### Given records ###
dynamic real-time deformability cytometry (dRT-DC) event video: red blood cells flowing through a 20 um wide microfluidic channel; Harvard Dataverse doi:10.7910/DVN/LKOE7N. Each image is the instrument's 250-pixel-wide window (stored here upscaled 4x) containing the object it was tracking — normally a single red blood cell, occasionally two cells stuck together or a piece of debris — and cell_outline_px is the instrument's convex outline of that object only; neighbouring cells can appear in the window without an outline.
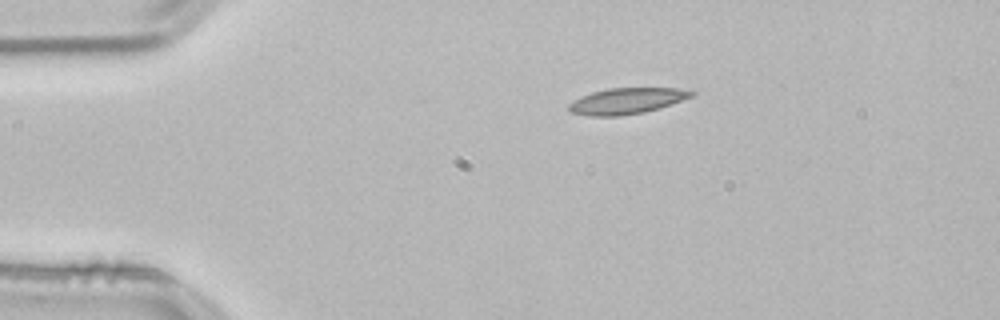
{"species": "common noctule bat (a hibernating species)", "species_latin": "Nyctalus noctula", "temperature_condition": "room temperature", "stored_images_in_passage": 44, "camera_frame_rate_fps": 3000, "um_per_image_px": 0.085, "animal": {"sex": "male", "body_mass_g": 21.5, "forearm_length_mm": 52.0}, "frame": {"image": 1, "passage_image": 1, "time_ms": 0.0, "image_size_px": [1000, 320], "cell_outline_px": [[696, 92], [692, 96], [660, 108], [644, 112], [620, 116], [588, 116], [568, 112], [568, 104], [580, 96], [592, 92], [608, 88], [676, 88]], "centroid_in_image_um": [53.21, 8.59], "position_along_channel_um": 31.8, "area_um2": 18.61}}
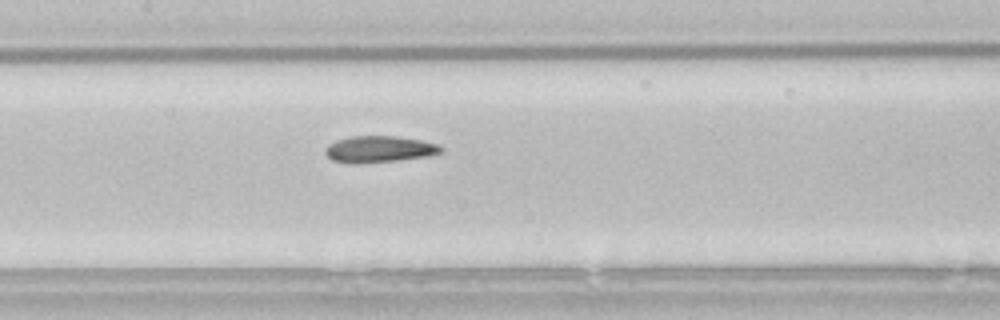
{"frame": {"image": 2, "passage_image": 16, "time_ms": 5.0, "image_size_px": [1000, 320], "cell_outline_px": [[444, 152], [428, 156], [400, 160], [356, 164], [352, 164], [332, 160], [324, 152], [324, 148], [328, 144], [336, 140], [352, 136], [396, 136], [420, 140], [440, 144], [444, 148]], "centroid_in_image_um": [32.25, 12.68], "position_along_channel_um": 175.1, "area_um2": 18.15}}
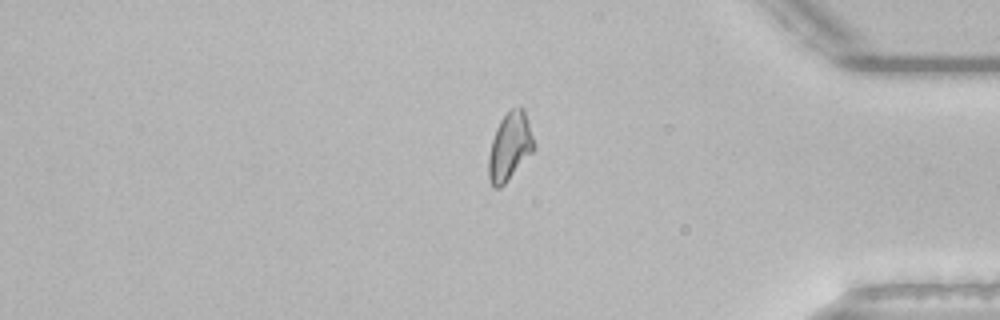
{"frame": {"image": 3, "passage_image": 35, "time_ms": 11.333, "image_size_px": [1000, 320], "cell_outline_px": [[536, 148], [504, 184], [500, 188], [492, 188], [488, 180], [488, 156], [492, 140], [496, 128], [500, 120], [512, 108], [520, 104], [524, 108], [536, 144]], "centroid_in_image_um": [43.33, 12.45], "position_along_channel_um": 391.9, "area_um2": 18.21}, "authors_computed_cell_mechanics": {"area_um2": 17.8024, "velocity_mm_per_s": 3.8244, "shape_relaxation_time_tau1_ms": 11.2522, "shape_relaxation_time_tau2_ms": 4.3441, "deformation_change_tau1": 0.212, "deformation_change_tau2": 0.1151}}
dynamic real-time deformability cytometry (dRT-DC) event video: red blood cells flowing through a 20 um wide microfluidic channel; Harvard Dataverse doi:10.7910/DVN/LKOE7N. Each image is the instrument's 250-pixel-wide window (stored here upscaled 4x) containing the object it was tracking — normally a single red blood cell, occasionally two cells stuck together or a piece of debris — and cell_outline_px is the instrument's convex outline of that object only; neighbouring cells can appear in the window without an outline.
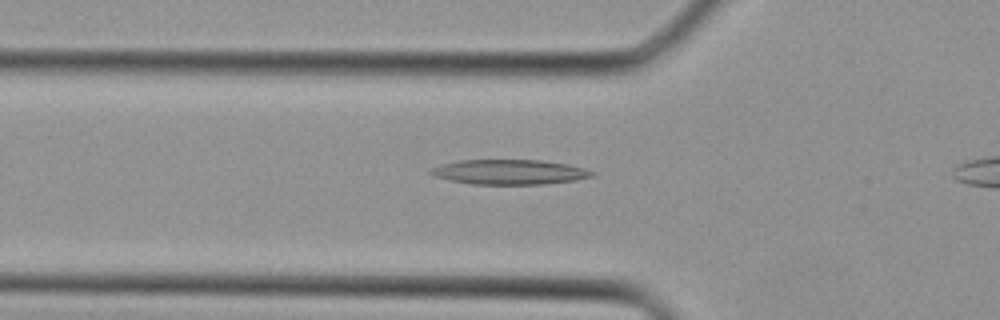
{"species": "Egyptian fruit bat (a non-hibernating species)", "species_latin": "Rousettus aegyptiacus", "temperature_condition": "cold", "stored_images_in_passage": 5, "camera_frame_rate_fps": 3000, "um_per_image_px": 0.085, "animal": {"sex": "female"}, "frame": {"image": 1, "passage_image": 3, "time_ms": 0.667, "image_size_px": [1000, 320], "cell_outline_px": [[596, 176], [576, 180], [540, 184], [472, 184], [452, 180], [436, 176], [428, 172], [432, 168], [440, 164], [460, 160], [540, 160], [568, 164], [584, 168], [596, 172]], "centroid_in_image_um": [43.35, 14.61], "position_along_channel_um": 82.4, "area_um2": 23.29}}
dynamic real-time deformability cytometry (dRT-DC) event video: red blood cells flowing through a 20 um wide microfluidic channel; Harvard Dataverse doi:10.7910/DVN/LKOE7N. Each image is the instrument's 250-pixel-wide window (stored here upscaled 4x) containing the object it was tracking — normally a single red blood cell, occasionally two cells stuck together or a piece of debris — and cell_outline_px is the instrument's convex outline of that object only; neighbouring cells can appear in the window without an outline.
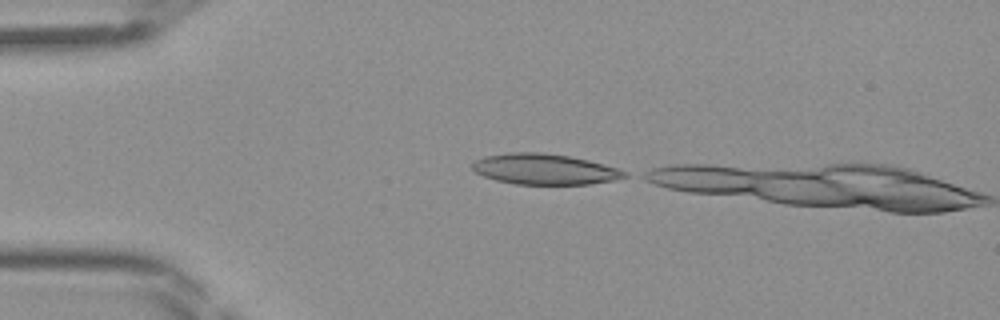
{"species": "Egyptian fruit bat (a non-hibernating species)", "species_latin": "Rousettus aegyptiacus", "temperature_condition": "room temperature", "stored_images_in_passage": 2, "camera_frame_rate_fps": 3000, "um_per_image_px": 0.085, "frame": {"image": 1, "passage_image": 1, "time_ms": 0.0, "image_size_px": [1000, 320], "cell_outline_px": [[628, 176], [616, 180], [592, 184], [516, 184], [496, 180], [484, 176], [476, 172], [472, 168], [472, 164], [476, 160], [484, 156], [508, 152], [544, 152], [568, 156], [588, 160], [604, 164], [628, 172]], "centroid_in_image_um": [46.3, 14.38], "position_along_channel_um": 38.7, "area_um2": 27.28}}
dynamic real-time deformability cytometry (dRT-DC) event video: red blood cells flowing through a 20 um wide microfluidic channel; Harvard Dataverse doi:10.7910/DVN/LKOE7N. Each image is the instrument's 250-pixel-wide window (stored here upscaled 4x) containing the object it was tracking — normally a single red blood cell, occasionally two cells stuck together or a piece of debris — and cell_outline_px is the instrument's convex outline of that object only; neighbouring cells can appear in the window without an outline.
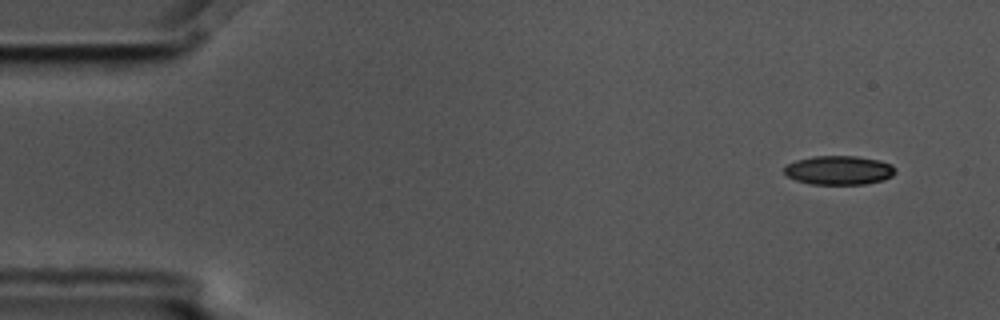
{"species": "common noctule bat (a hibernating species)", "species_latin": "Nyctalus noctula", "temperature_condition": "cold", "stored_images_in_passage": 5, "camera_frame_rate_fps": 3000, "um_per_image_px": 0.085, "animal": {"sex": "male", "body_mass_g": 17.5, "forearm_length_mm": 52.3}, "frame": {"image": 1, "passage_image": 1, "time_ms": 0.0, "image_size_px": [1000, 320], "cell_outline_px": [[896, 172], [892, 176], [884, 180], [864, 184], [812, 184], [796, 180], [788, 176], [784, 172], [784, 168], [788, 164], [796, 160], [812, 156], [856, 156], [880, 160], [892, 164], [896, 168]], "centroid_in_image_um": [71.35, 14.46], "position_along_channel_um": 13.7, "area_um2": 18.84}}
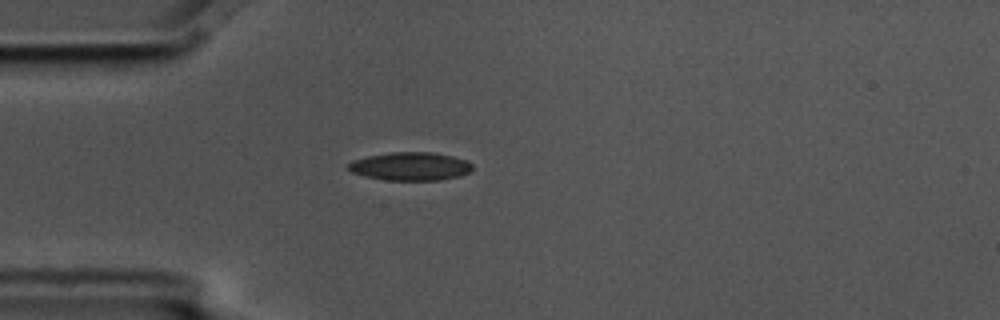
{"frame": {"image": 2, "passage_image": 4, "time_ms": 1.0, "image_size_px": [1000, 320], "cell_outline_px": [[472, 168], [468, 172], [460, 176], [440, 180], [384, 180], [364, 176], [352, 172], [348, 168], [348, 164], [352, 160], [368, 156], [392, 152], [432, 152], [452, 156], [468, 160], [472, 164]], "centroid_in_image_um": [34.89, 14.14], "position_along_channel_um": 50.1, "area_um2": 20.46}}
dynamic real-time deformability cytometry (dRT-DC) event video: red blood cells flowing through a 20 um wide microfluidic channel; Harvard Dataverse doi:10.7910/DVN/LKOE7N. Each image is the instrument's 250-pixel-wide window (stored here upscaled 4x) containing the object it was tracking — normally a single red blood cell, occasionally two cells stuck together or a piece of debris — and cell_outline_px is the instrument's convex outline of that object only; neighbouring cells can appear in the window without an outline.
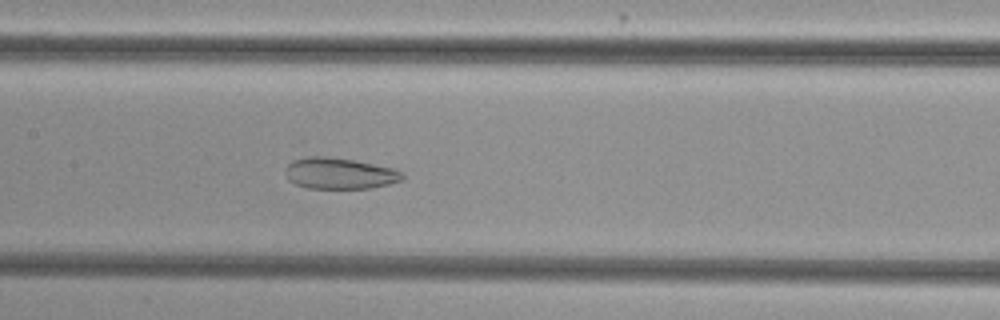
{"species": "common noctule bat (a hibernating species)", "species_latin": "Nyctalus noctula", "temperature_condition": "cold", "stored_images_in_passage": 52, "camera_frame_rate_fps": 3000, "um_per_image_px": 0.085, "animal": {"sex": "female", "body_mass_g": 29.2, "forearm_length_mm": 56.3}, "frame": {"image": 1, "passage_image": 25, "time_ms": 8.0, "image_size_px": [1000, 320], "cell_outline_px": [[404, 176], [400, 180], [388, 184], [372, 188], [308, 188], [296, 184], [288, 180], [284, 172], [288, 164], [292, 160], [300, 156], [324, 156], [356, 160], [392, 168], [404, 172]], "centroid_in_image_um": [28.82, 14.72], "position_along_channel_um": 178.6, "area_um2": 21.44}}
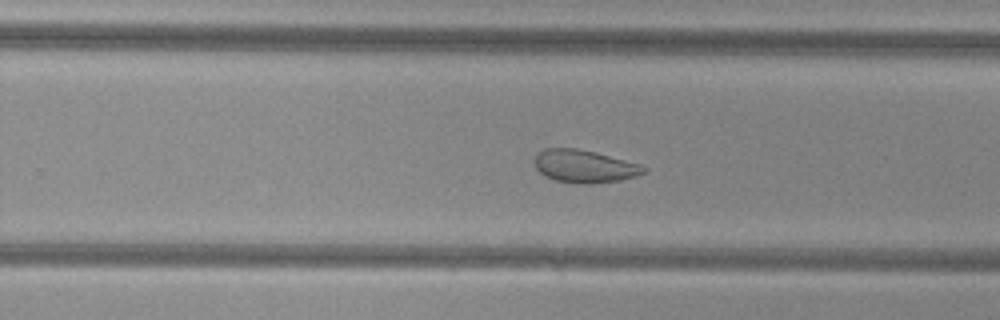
{"frame": {"image": 2, "passage_image": 33, "time_ms": 10.667, "image_size_px": [1000, 320], "cell_outline_px": [[648, 168], [644, 172], [636, 176], [620, 180], [588, 184], [584, 184], [556, 180], [544, 176], [536, 168], [536, 156], [544, 148], [576, 148], [596, 152], [640, 164]], "centroid_in_image_um": [49.69, 14.13], "position_along_channel_um": 280.1, "area_um2": 20.63}}
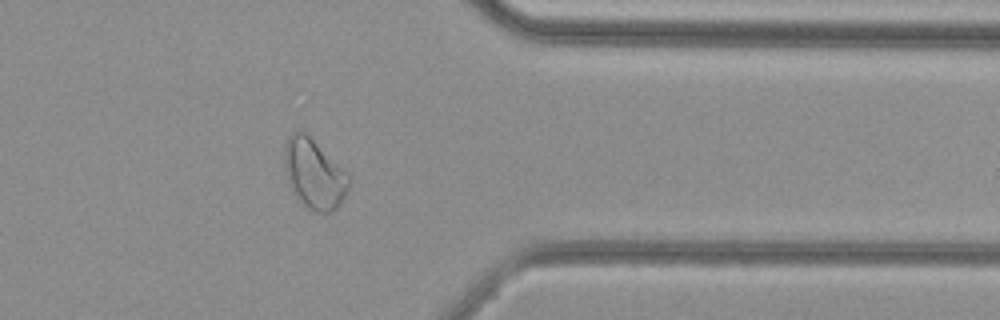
###
#### What the exercise asks
Repeat the lines above exactly, and keep every picture out.

#### Response
dynamic real-time deformability cytometry (dRT-DC) event video: red blood cells flowing through a 20 um wide microfluidic channel; Harvard Dataverse doi:10.7910/DVN/LKOE7N. Each image is the instrument's 250-pixel-wide window (stored here upscaled 4x) containing the object it was tracking — normally a single red blood cell, occasionally two cells stuck together or a piece of debris — and cell_outline_px is the instrument's convex outline of that object only; neighbouring cells can appear in the window without an outline.
{"species": "common noctule bat (a hibernating species)", "species_latin": "Nyctalus noctula", "temperature_condition": "room temperature", "stored_images_in_passage": 44, "camera_frame_rate_fps": 3000, "um_per_image_px": 0.085, "animal": {"sex": "male", "body_mass_g": 21.5, "forearm_length_mm": 52.0}, "frame": {"image": 1, "passage_image": 1, "time_ms": 0.0, "image_size_px": [1000, 320], "cell_outline_px": [[696, 92], [692, 96], [660, 108], [644, 112], [620, 116], [588, 116], [568, 112], [568, 104], [580, 96], [592, 92], [608, 88], [676, 88]], "centroid_in_image_um": [53.21, 8.59], "position_along_channel_um": 31.8, "area_um2": 18.61}}
{"frame": {"image": 2, "passage_image": 16, "time_ms": 5.0, "image_size_px": [1000, 320], "cell_outline_px": [[444, 152], [428, 156], [400, 160], [356, 164], [352, 164], [332, 160], [324, 152], [324, 148], [328, 144], [336, 140], [352, 136], [396, 136], [420, 140], [440, 144], [444, 148]], "centroid_in_image_um": [32.25, 12.68], "position_along_channel_um": 175.1, "area_um2": 18.15}}
{"frame": {"image": 3, "passage_image": 35, "time_ms": 11.333, "image_size_px": [1000, 320], "cell_outline_px": [[536, 148], [504, 184], [500, 188], [492, 188], [488, 180], [488, 156], [492, 140], [496, 128], [500, 120], [512, 108], [520, 104], [524, 108], [536, 144]], "centroid_in_image_um": [43.33, 12.45], "position_along_channel_um": 391.9, "area_um2": 18.21}, "authors_computed_cell_mechanics": {"area_um2": 17.8024, "velocity_mm_per_s": 3.8244, "shape_relaxation_time_tau1_ms": 11.2522, "shape_relaxation_time_tau2_ms": 4.3441, "deformation_change_tau1": 0.212, "deformation_change_tau2": 0.1151}}
dynamic real-time deformability cytometry (dRT-DC) event video: red blood cells flowing through a 20 um wide microfluidic channel; Harvard Dataverse doi:10.7910/DVN/LKOE7N. Each image is the instrument's 250-pixel-wide window (stored here upscaled 4x) containing the object it was tracking — normally a single red blood cell, occasionally two cells stuck together or a piece of debris — and cell_outline_px is the instrument's convex outline of that object only; neighbouring cells can appear in the window without an outline.
{"species": "Egyptian fruit bat (a non-hibernating species)", "species_latin": "Rousettus aegyptiacus", "temperature_condition": "cold", "stored_images_in_passage": 5, "camera_frame_rate_fps": 3000, "um_per_image_px": 0.085, "animal": {"sex": "female"}, "frame": {"image": 1, "passage_image": 3, "time_ms": 0.667, "image_size_px": [1000, 320], "cell_outline_px": [[596, 176], [576, 180], [540, 184], [472, 184], [452, 180], [436, 176], [428, 172], [432, 168], [440, 164], [460, 160], [540, 160], [568, 164], [584, 168], [596, 172]], "centroid_in_image_um": [43.35, 14.61], "position_along_channel_um": 82.4, "area_um2": 23.29}}
dynamic real-time deformability cytometry (dRT-DC) event video: red blood cells flowing through a 20 um wide microfluidic channel; Harvard Dataverse doi:10.7910/DVN/LKOE7N. Each image is the instrument's 250-pixel-wide window (stored here upscaled 4x) containing the object it was tracking — normally a single red blood cell, occasionally two cells stuck together or a piece of debris — and cell_outline_px is the instrument's convex outline of that object only; neighbouring cells can appear in the window without an outline.
{"species": "Egyptian fruit bat (a non-hibernating species)", "species_latin": "Rousettus aegyptiacus", "temperature_condition": "room temperature", "stored_images_in_passage": 2, "camera_frame_rate_fps": 3000, "um_per_image_px": 0.085, "frame": {"image": 1, "passage_image": 1, "time_ms": 0.0, "image_size_px": [1000, 320], "cell_outline_px": [[628, 176], [616, 180], [592, 184], [516, 184], [496, 180], [484, 176], [476, 172], [472, 168], [472, 164], [476, 160], [484, 156], [508, 152], [544, 152], [568, 156], [588, 160], [604, 164], [628, 172]], "centroid_in_image_um": [46.3, 14.38], "position_along_channel_um": 38.7, "area_um2": 27.28}}
dynamic real-time deformability cytometry (dRT-DC) event video: red blood cells flowing through a 20 um wide microfluidic channel; Harvard Dataverse doi:10.7910/DVN/LKOE7N. Each image is the instrument's 250-pixel-wide window (stored here upscaled 4x) containing the object it was tracking — normally a single red blood cell, occasionally two cells stuck together or a piece of debris — and cell_outline_px is the instrument's convex outline of that object only; neighbouring cells can appear in the window without an outline.
{"species": "common noctule bat (a hibernating species)", "species_latin": "Nyctalus noctula", "temperature_condition": "cold", "stored_images_in_passage": 5, "camera_frame_rate_fps": 3000, "um_per_image_px": 0.085, "animal": {"sex": "male", "body_mass_g": 17.5, "forearm_length_mm": 52.3}, "frame": {"image": 1, "passage_image": 1, "time_ms": 0.0, "image_size_px": [1000, 320], "cell_outline_px": [[896, 172], [892, 176], [884, 180], [864, 184], [812, 184], [796, 180], [788, 176], [784, 172], [784, 168], [788, 164], [796, 160], [812, 156], [856, 156], [880, 160], [892, 164], [896, 168]], "centroid_in_image_um": [71.35, 14.46], "position_along_channel_um": 13.7, "area_um2": 18.84}}
{"frame": {"image": 2, "passage_image": 4, "time_ms": 1.0, "image_size_px": [1000, 320], "cell_outline_px": [[472, 168], [468, 172], [460, 176], [440, 180], [384, 180], [364, 176], [352, 172], [348, 168], [348, 164], [352, 160], [368, 156], [392, 152], [432, 152], [452, 156], [468, 160], [472, 164]], "centroid_in_image_um": [34.89, 14.14], "position_along_channel_um": 50.1, "area_um2": 20.46}}
dynamic real-time deformability cytometry (dRT-DC) event video: red blood cells flowing through a 20 um wide microfluidic channel; Harvard Dataverse doi:10.7910/DVN/LKOE7N. Each image is the instrument's 250-pixel-wide window (stored here upscaled 4x) containing the object it was tracking — normally a single red blood cell, occasionally two cells stuck together or a piece of debris — and cell_outline_px is the instrument's convex outline of that object only; neighbouring cells can appear in the window without an outline.
{"species": "common noctule bat (a hibernating species)", "species_latin": "Nyctalus noctula", "temperature_condition": "cold", "stored_images_in_passage": 52, "camera_frame_rate_fps": 3000, "um_per_image_px": 0.085, "animal": {"sex": "female", "body_mass_g": 29.2, "forearm_length_mm": 56.3}, "frame": {"image": 1, "passage_image": 25, "time_ms": 8.0, "image_size_px": [1000, 320], "cell_outline_px": [[404, 176], [400, 180], [388, 184], [372, 188], [308, 188], [296, 184], [288, 180], [284, 172], [288, 164], [292, 160], [300, 156], [324, 156], [356, 160], [392, 168], [404, 172]], "centroid_in_image_um": [28.82, 14.72], "position_along_channel_um": 178.6, "area_um2": 21.44}}
{"frame": {"image": 2, "passage_image": 33, "time_ms": 10.667, "image_size_px": [1000, 320], "cell_outline_px": [[648, 168], [644, 172], [636, 176], [620, 180], [588, 184], [584, 184], [556, 180], [544, 176], [536, 168], [536, 156], [544, 148], [576, 148], [596, 152], [640, 164]], "centroid_in_image_um": [49.69, 14.13], "position_along_channel_um": 280.1, "area_um2": 20.63}}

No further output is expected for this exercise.